For this reason, we recommend that our keratoconus patients have their thyroid examined to potentially undergo thyroid hormone therapy. The thyroid hormone thyroxine appears to have a significant influence on corneal biomechanics: it increases the growth and stiffness of corneal tissue and affects the properties of the collagen-protein compound.

Forme Fruste

Forme fruste is indistinguishable from normal astigmatism in its symptoms and is often only discovered incidentally during a thorough ophthalmological examination. It can be corrected with glasses or contact lenses and, if stable, does not need to be treated but should be monitored and regularly checked. Forme fruste is ten times more common than the progressive form.

The Progressive Form of Keratoconus

The progressive form of keratoconus is aggressive and often becomes noticeable as early as the teenage years. The progressive bulging causes corneal curvature, called astigmatism.
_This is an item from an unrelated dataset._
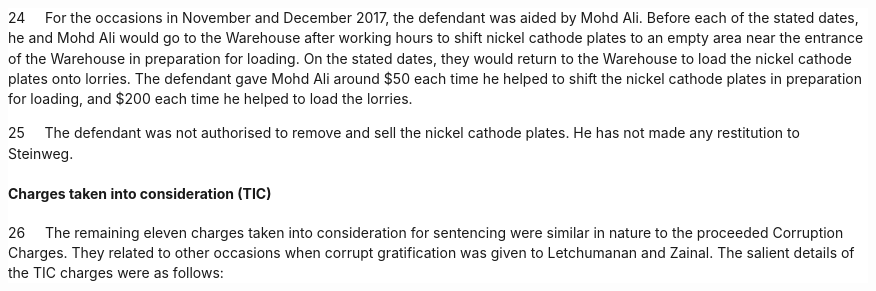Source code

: 24     For the occasions in November and December 2017, the defendant was aided by Mohd Ali. Before each of the stated dates, he and Mohd Ali would go to the Warehouse after working hours to shift nickel cathode plates to an empty area near the entrance of the Warehouse in preparation for loading. On the stated dates, they would return to the Warehouse to load the nickel cathode plates onto lorries. The defendant gave Mohd Ali around $50 each time he helped to shift the nickel cathode plates in preparation for loading, and $200 each time he helped to load the lorries.

25     The defendant was not authorised to remove and sell the nickel cathode plates. He has not made any restitution to Steinweg.

#### Charges taken into consideration (TIC)

26     The remaining eleven charges taken into consideration for sentencing were similar in nature to the proceeded Corruption Charges. They related to other occasions when corrupt gratification was given to Letchumanan and Zainal. The salient details of the TIC charges were as follows:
Due to this irregularity of the cornea, correction with glasses becomes increasingly difficult. Contact lenses are more suitable in this case, as they exert pressure on the cornea and can compensate for the major irregularities. If the disease is not too far advanced, good correction can be achieved with lenses, up to maximum visual acuity.
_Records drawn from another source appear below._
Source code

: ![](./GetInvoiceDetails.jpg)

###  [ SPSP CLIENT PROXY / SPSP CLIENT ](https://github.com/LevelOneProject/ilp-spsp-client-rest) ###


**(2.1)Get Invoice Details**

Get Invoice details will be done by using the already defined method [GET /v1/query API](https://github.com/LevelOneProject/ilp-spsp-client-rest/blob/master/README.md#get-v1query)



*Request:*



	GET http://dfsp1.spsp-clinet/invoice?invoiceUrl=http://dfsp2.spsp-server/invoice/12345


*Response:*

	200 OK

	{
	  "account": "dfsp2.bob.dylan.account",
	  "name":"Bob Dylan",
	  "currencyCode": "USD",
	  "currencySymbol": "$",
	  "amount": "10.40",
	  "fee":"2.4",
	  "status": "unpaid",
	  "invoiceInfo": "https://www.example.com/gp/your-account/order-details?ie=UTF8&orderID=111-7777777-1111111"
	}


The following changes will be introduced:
However, if the corneal bulging continues to increase, even hard contact lenses sit less stably and can fall out. Additionally, with progressive bulging, the cornea below the center becomes increasingly thin and scarred, irreversibly worsening visual acuity.

DIAGNOSTICS

Corneal Topography

The so-called topography, a digital, automated analysis of corneal characteristics, is groundbreaking for the diagnosis of forme fruste or progressive keratoconus.

The keratograph is an instrument for capturing and evaluating corneal topography. A Placido disc (ring system with concentrically alternating black and white rings) is projected onto the anterior corneal surface, the ring-shaped reflection images are captured with a video camera and analyzed by a computer system using Fourier analysis.

A significant advantage compared to ophthalmometer measurement lies in the number of measurement points. In ophthalmometer measurement, only a few measurement points are captured (two central, four peripheral). Keratographs capture 10,000 to 30,000 measurement points depending on the device, resulting in a detailed profile of the cornea. Different display modes can be selected. Corneal topography can be displayed numerically, color-coded, or as a three-dimensional surface map.

Originally, the keratograph was developed for corneal surgery. It has since also found widespread use as a preliminary examination for cataract surgery or LASIK procedures, as well as in contact lens fitting.

Endothelial Microscopy

Our cornea consists of many layers. The innermost layer is the endothelium, whose function is to keep the cornea clear. Dysfunction of this endothelial layer can lead to hazy and blurred vision. With the help of endothelial microscopy, cell density, the number of endothelial cells, and cell morphology can be assessed.

To assess the risk of postoperative corneal irritation, such as after cataract surgery with intraocular lens implantation, endothelial microscopy is recommended. This examination is an elective service.

A disease of the corneal endothelium has significant effects on your vision, for example after or even before cataract surgery.

TREATMENT

A promising treatment for keratoconus is fitting with hard contact lenses. Our team in Munich collaborates with all owner-operated contact lens experts (Söhnges Optik, Docs Optik, Schneider Optik, Wörle Optik, Fassler Optik Germering, and many more) in the interest of stabilizing keratoconus.

Sometimes transplantation of corneal layers (so-called lamellar keratoplasty) is necessary. We collaborate with leading experts in Germany (Prof. Dr. Kruse in Erlangen) and look back on a longstanding, trusted partnership.